In telling parents what they think the adults want to hear, the children develop the ability to lie quickly and convincingly. Without good parental role models, these children tend to have impaired relationships with peers, and to have little idea of what it means to have real friendships. Their expectations of friends can become quite distorted, and they don’t understand that relationships are based on kindness, cooperation and sharing. While longing for the safety of a close connection, they don’t really believe they are lovable, and lack the skills of how to obtain and maintain friendships.

You will see some of these children at break time playing all alone because they lack the outreach skills and confidence that their peers will like them. Others are so desperate to feel accepted that they will say or do anything to be part of the popular group. Some children from high conflict co-parents want to bring attention to how bad they feel but, like most children, lack the skills and the ability to truly stand up for themselves. They may bring attention to their situation by getting poor marks, using drugs, becoming defiant, withdrawing from the world, acting out in class and stop doing activities that normally bring them pleasure.
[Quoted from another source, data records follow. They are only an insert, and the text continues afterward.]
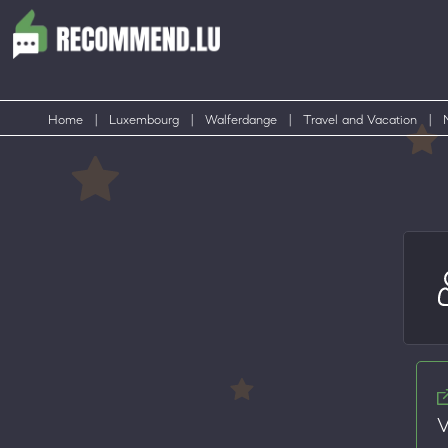
Home
|
Luxembourg
|
Walferdange
|
Travel and Vacation
|
V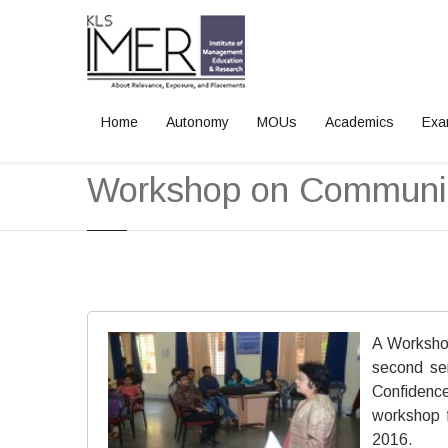
Home
Autonomy
MOUs
Academics
Exa
Home
News and Events
Workshop on Communica
A Workshop
second se
Confidence
workshop 
2016.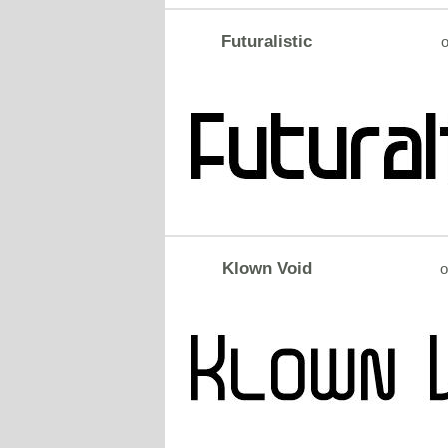
Futuralistic
o
Klown Void
o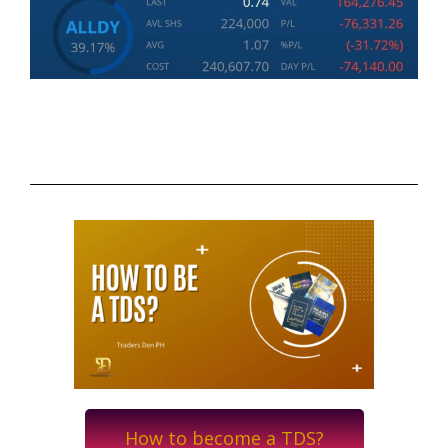
How to become a TDS?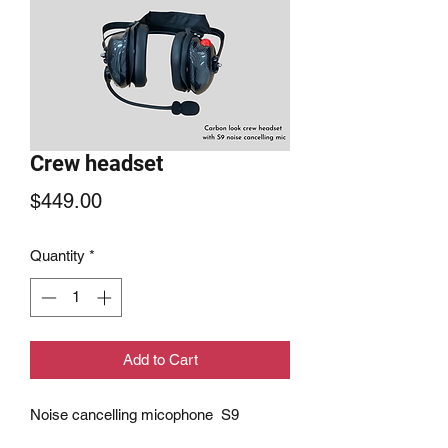
Crew headset
Price
$449.00
Quantity
*
Add to Cart
Noise cancelling micophone S9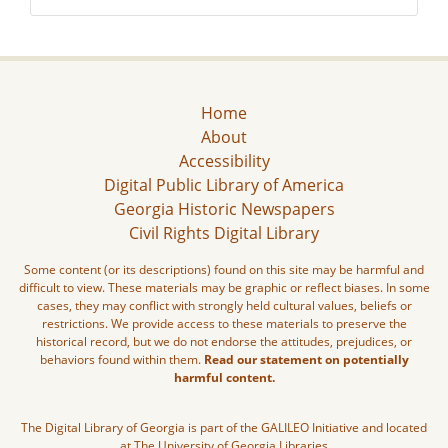
Home
About
Accessibility
Digital Public Library of America
Georgia Historic Newspapers
Civil Rights Digital Library
Some content (or its descriptions) found on this site may be harmful and
difficult to view. These materials may be graphic or reflect biases. In some
cases, they may conflict with strongly held cultural values, beliefs or
restrictions. We provide access to these materials to preserve the
historical record, but we do not endorse the attitudes, prejudices, or
behaviors found within them.
Read our statement on potentially
harmful content.
The Digital Library of Georgia is part of the GALILEO Initiative and located
at The University of Georgia Libraries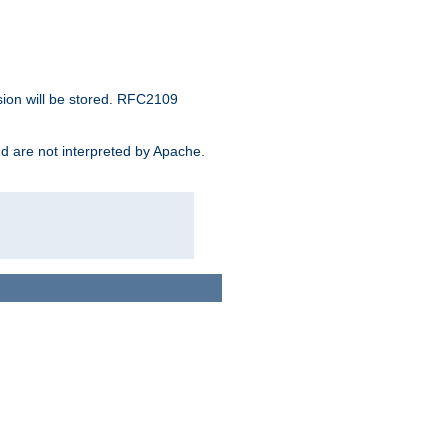
sion will be stored. RFC2109
and are not interpreted by Apache.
Then there are the children that strive for perfection to be loved and approved by their parents. They tend to be very hard on themselves and are rarely compassionate towards themselves or others.

These children often present as being mature, but in truth they are often emotionally and socially immature. They are frequently more needy; they have spent most of their lives learning how to please others without really learning how to look after their own needs. This leads adults to misread the child; thinking they are doing fine when, really, they are hurting inside.

Some children align themselves with one parent. These children get rewards from the parent they are aligning with. They feel that they must take a stand for the parent they are close with and keep the other parent out of the picture.